RECORD EXCERPTS:

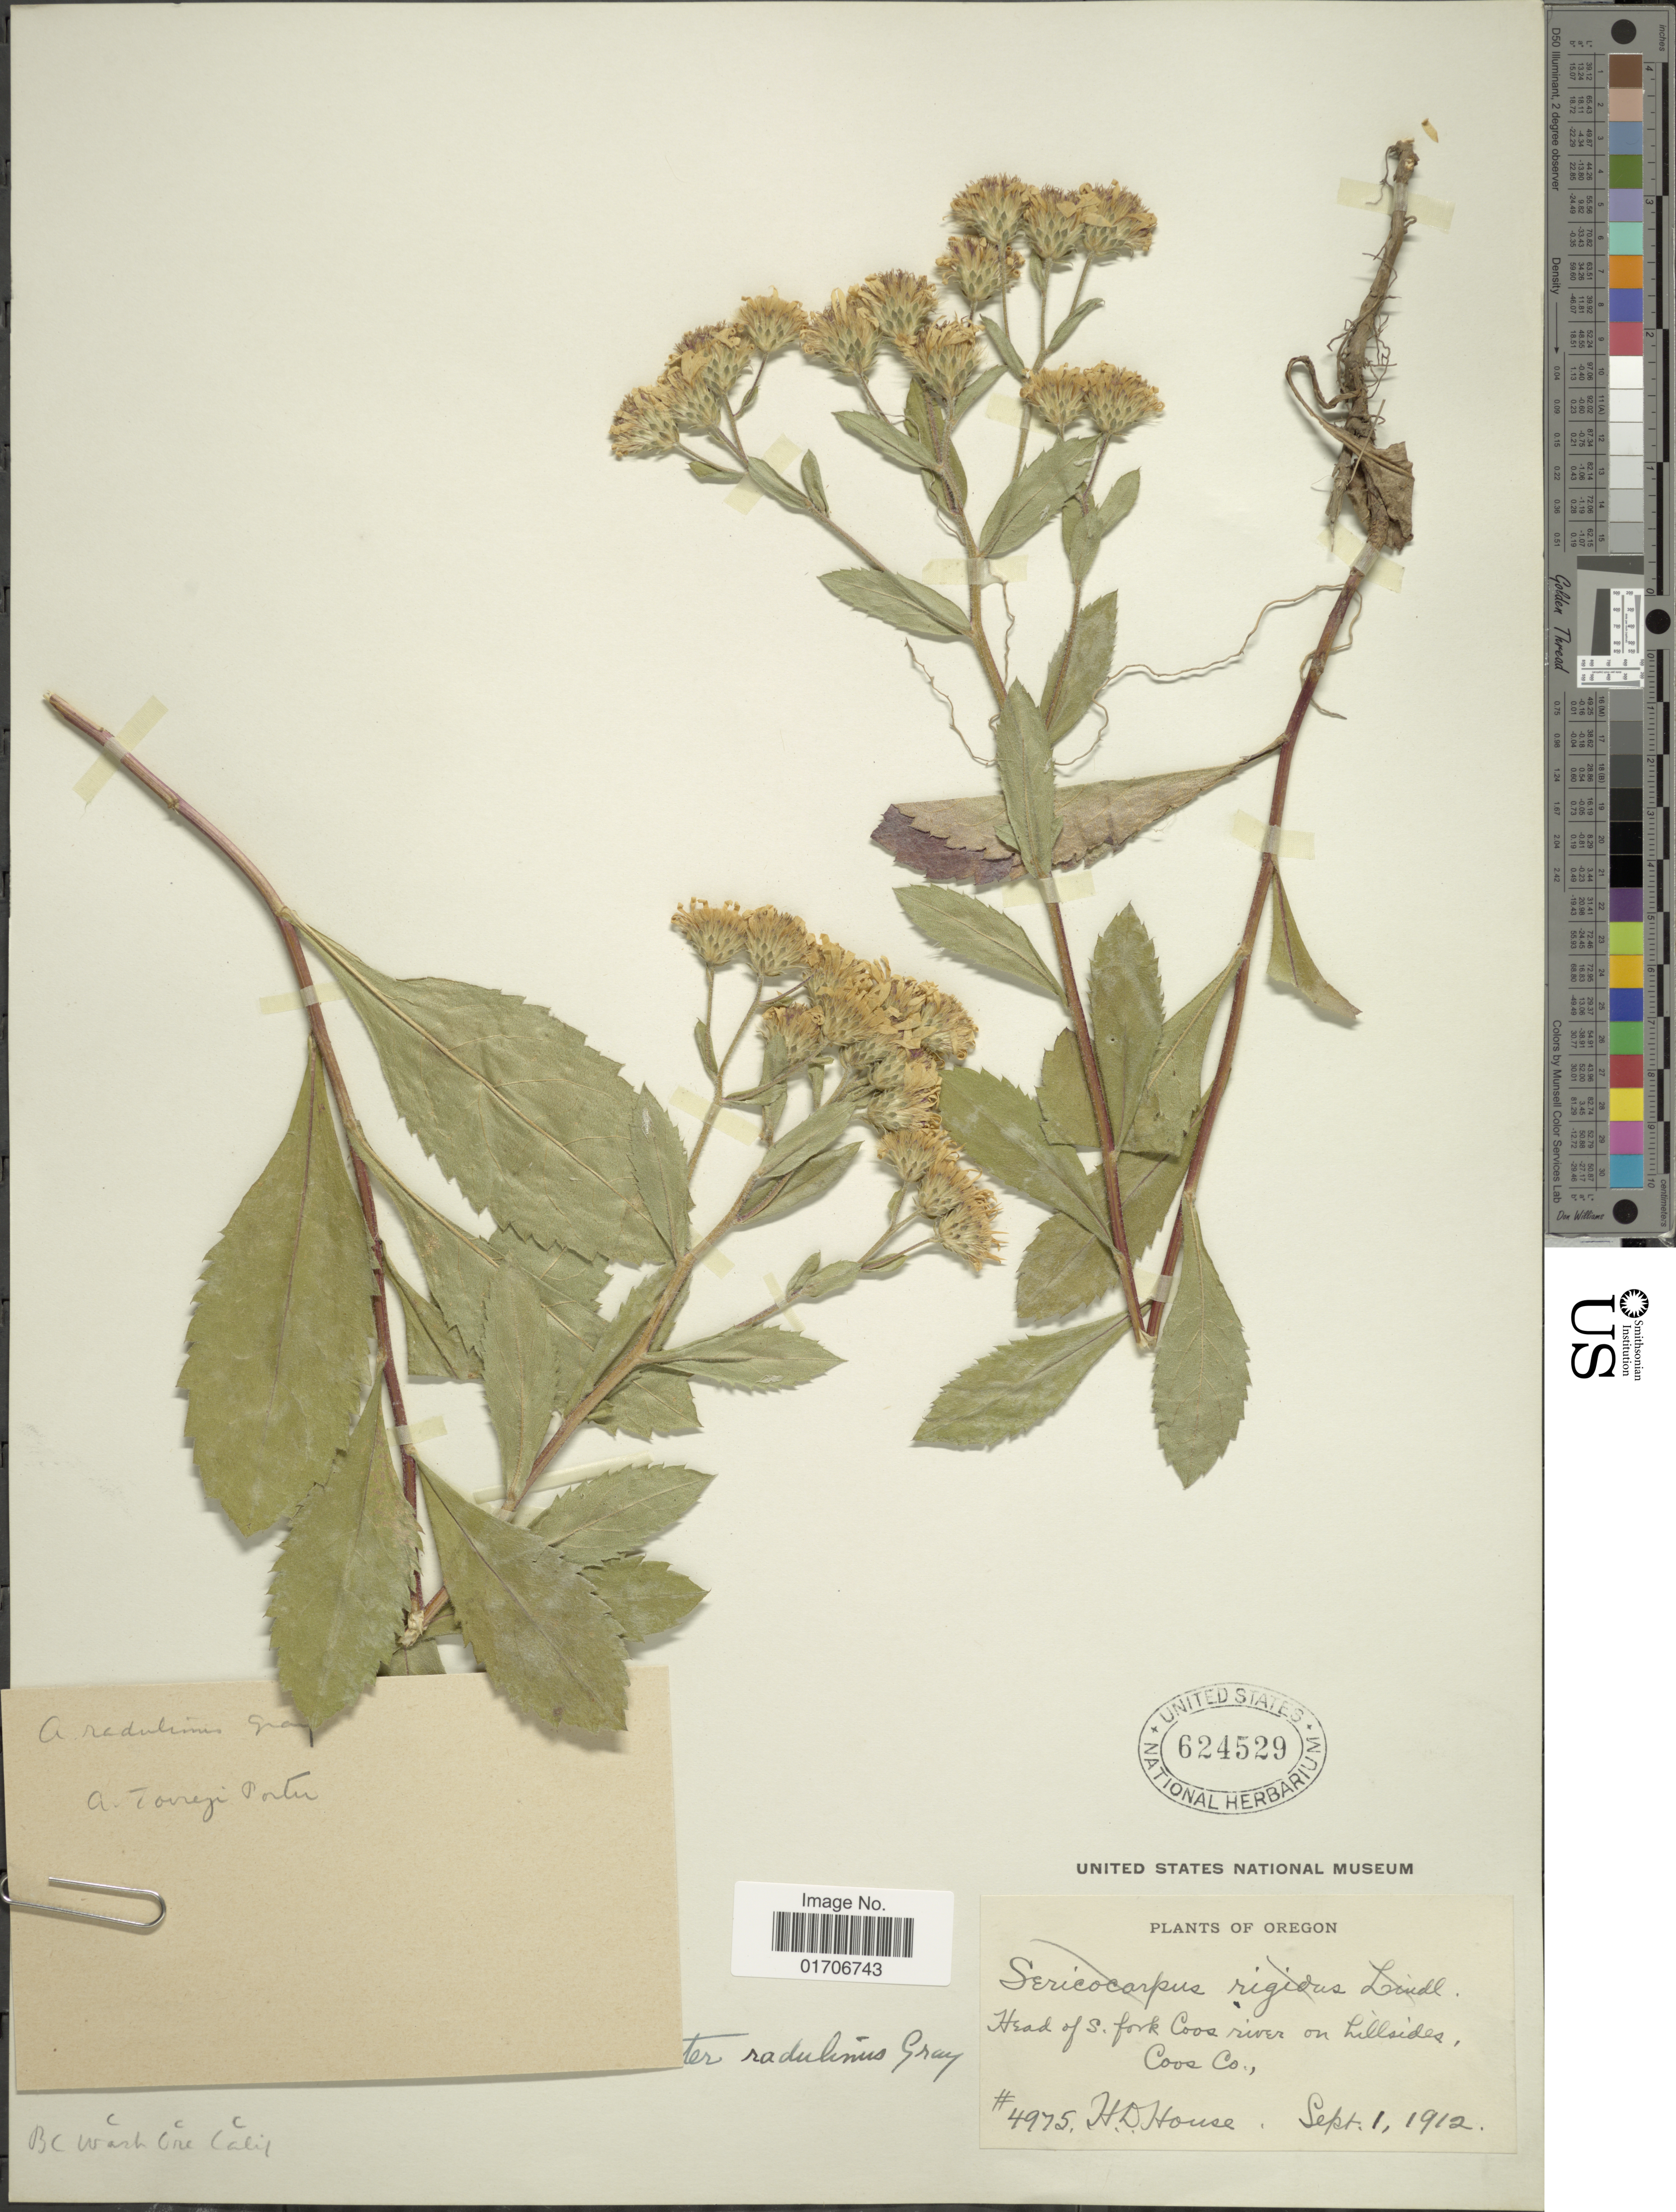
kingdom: Plantae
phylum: Tracheophyta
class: Magnoliopsida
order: Asterales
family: Asteraceae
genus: Eurybia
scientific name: Eurybia radulina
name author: (A. Gray) G.L. Nesom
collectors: H. D. House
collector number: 4975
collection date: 1912-09-01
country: United States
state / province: Oregon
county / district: Coos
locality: Head of S. fork Coos river on hillsides, Coos Co.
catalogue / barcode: US 624529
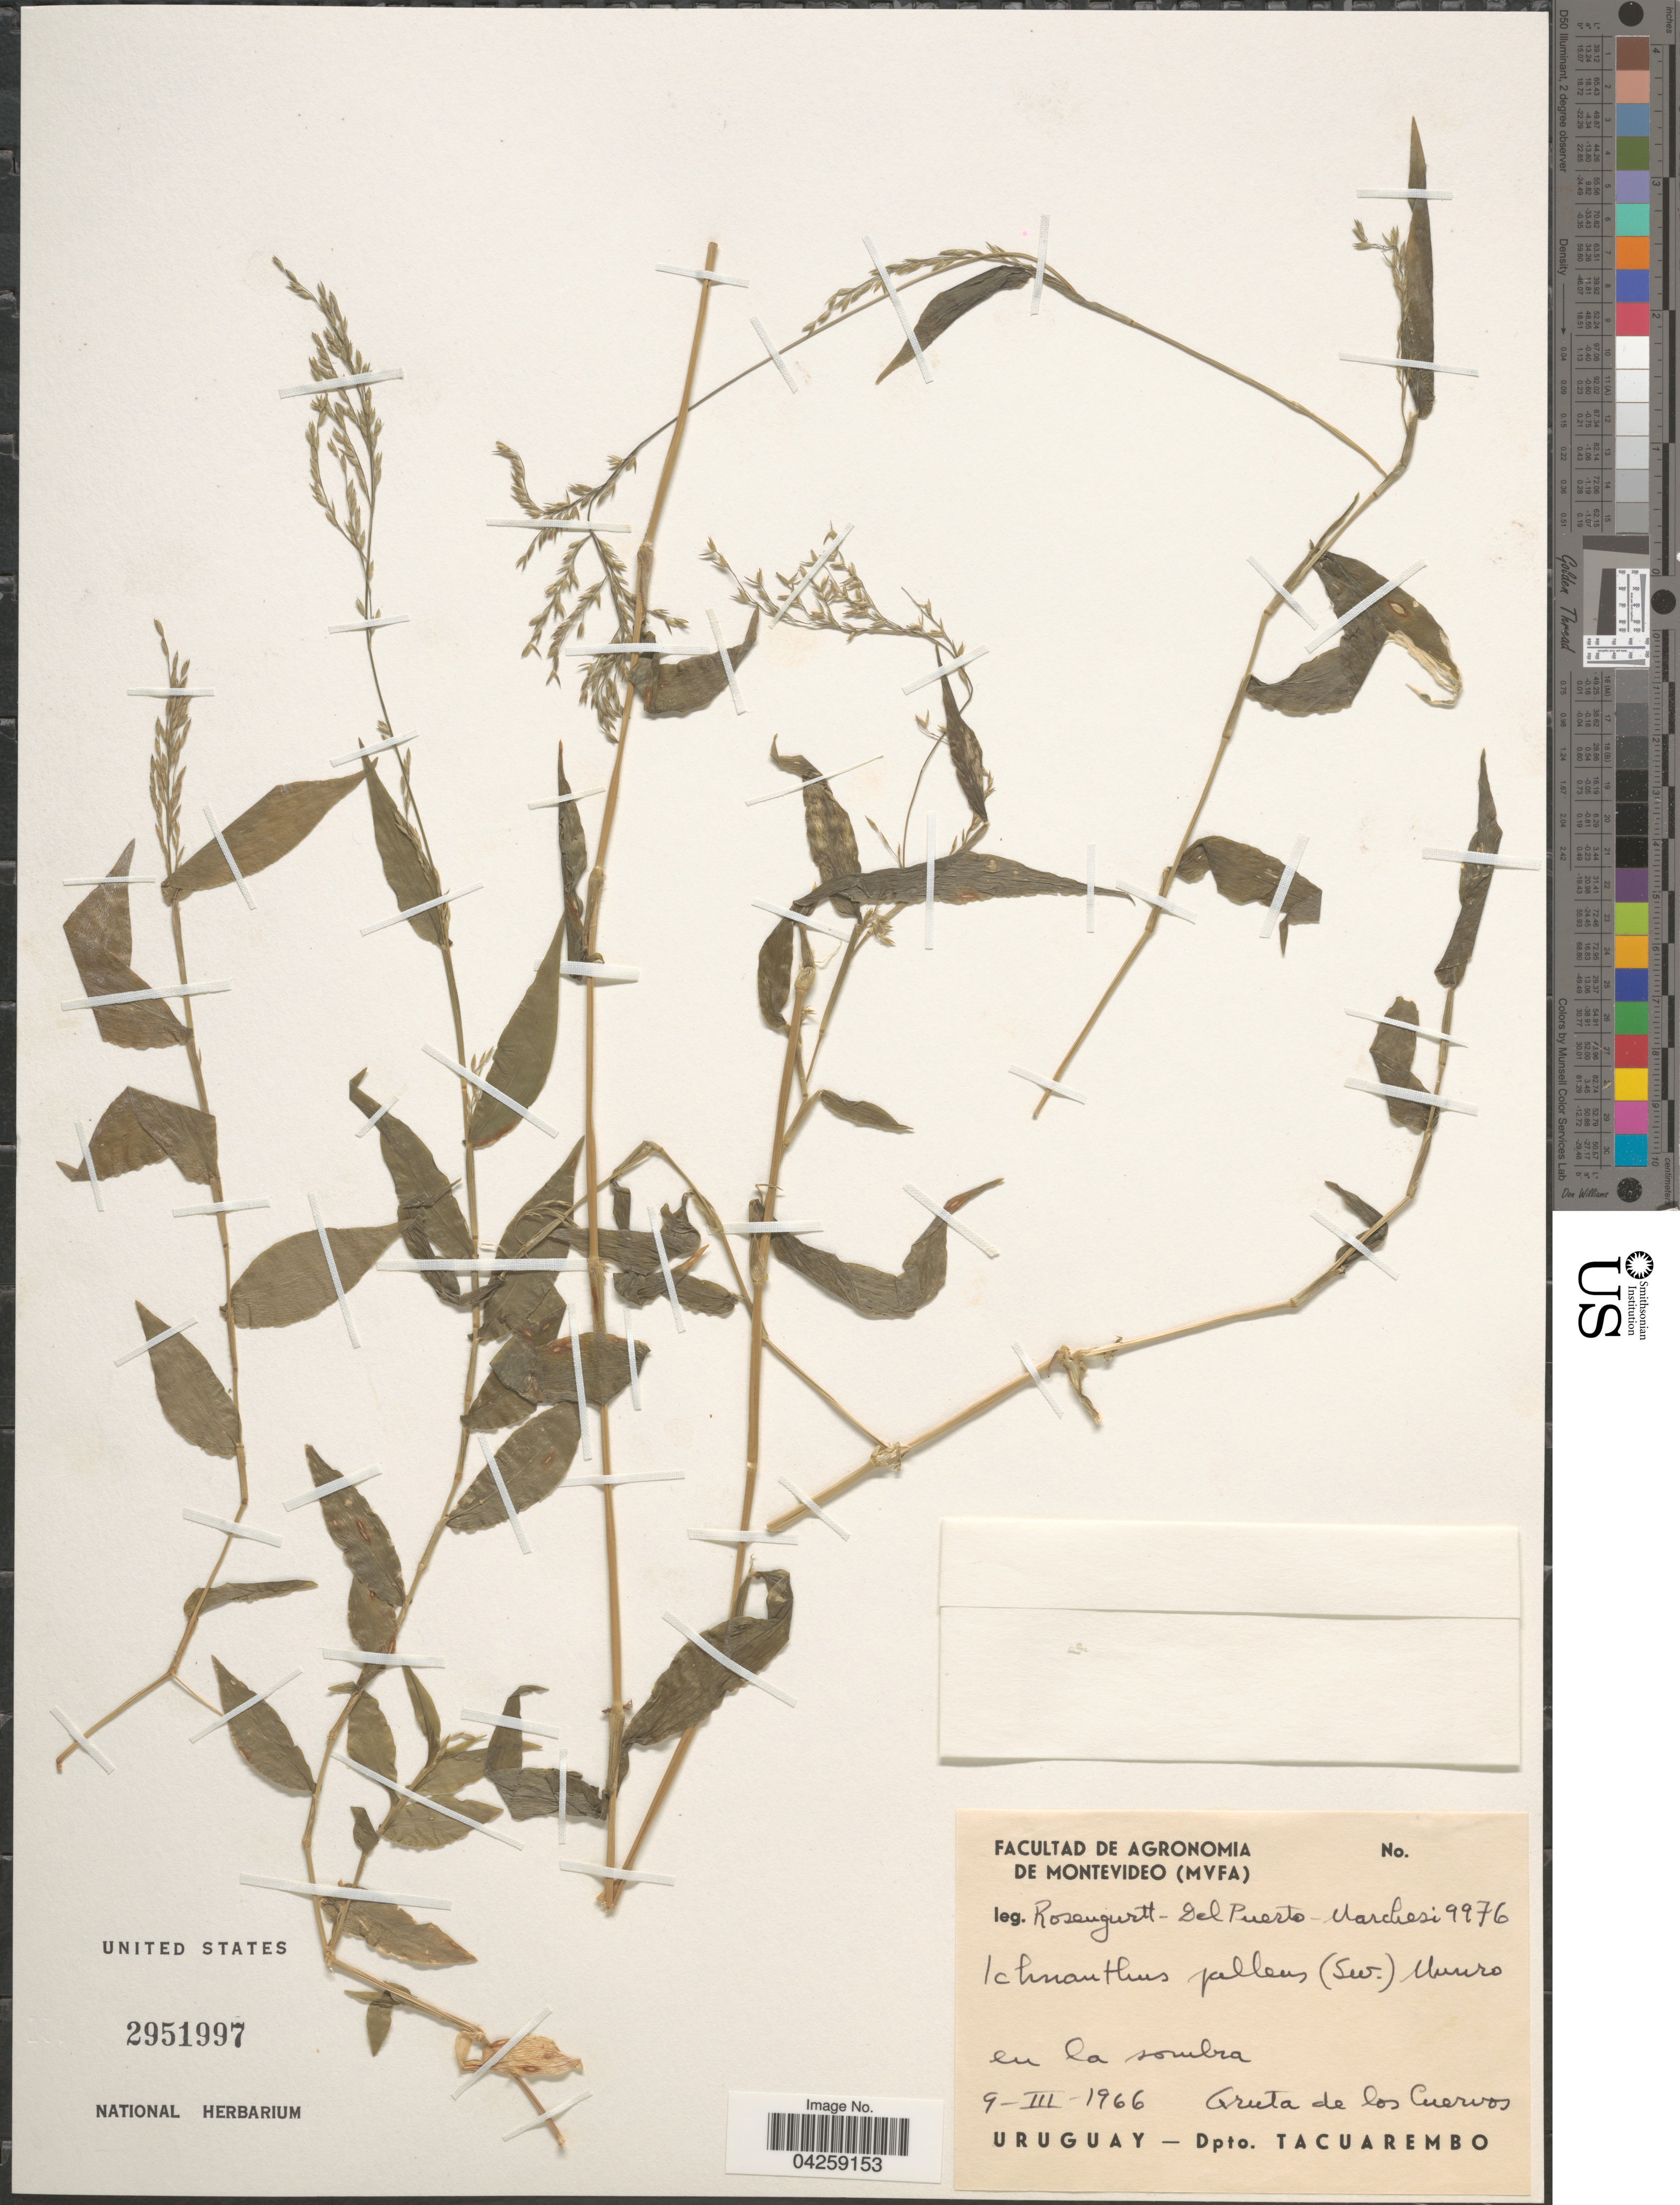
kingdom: Plantae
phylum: Tracheophyta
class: Liliopsida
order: Poales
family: Poaceae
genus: Ichnanthus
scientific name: Ichnanthus pallens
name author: (Sw.) Munro ex Benth.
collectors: Rosengurtt, Del Puerto & Marchesi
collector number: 9976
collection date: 1966-03-09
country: Uruguay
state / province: Tacuarembó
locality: En la sombra. Gruta de los Cuervos. Dpto. Tacuarembo.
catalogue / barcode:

WHAT TO DO:
Can you return every line of text from all the items above, word for word, with the pictures left out?

COMPLETED EXERCISE:
kingdom: Plantae
phylum: Tracheophyta
class: Magnoliopsida
order: Asterales
family: Asteraceae
genus: Eurybia
scientific name: Eurybia radulina
name author: (A. Gray) G.L. Nesom
collectors: H. D. House
collector number: 4975
collection date: 1912-09-01
country: United States
state / province: Oregon
county / district: Coos
locality: Head of S. fork Coos river on hillsides, Coos Co.
catalogue / barcode: US 624529
kingdom: Plantae
phylum: Tracheophyta
class: Liliopsida
order: Poales
family: Poaceae
genus: Ichnanthus
scientific name: Ichnanthus pallens
name author: (Sw.) Munro ex Benth.
collectors: Rosengurtt, Del Puerto & Marchesi
collector number: 9976
collection date: 1966-03-09
country: Uruguay
state / province: Tacuarembó
locality: En la sombra. Gruta de los Cuervos. Dpto. Tacuarembo.
catalogue / barcode:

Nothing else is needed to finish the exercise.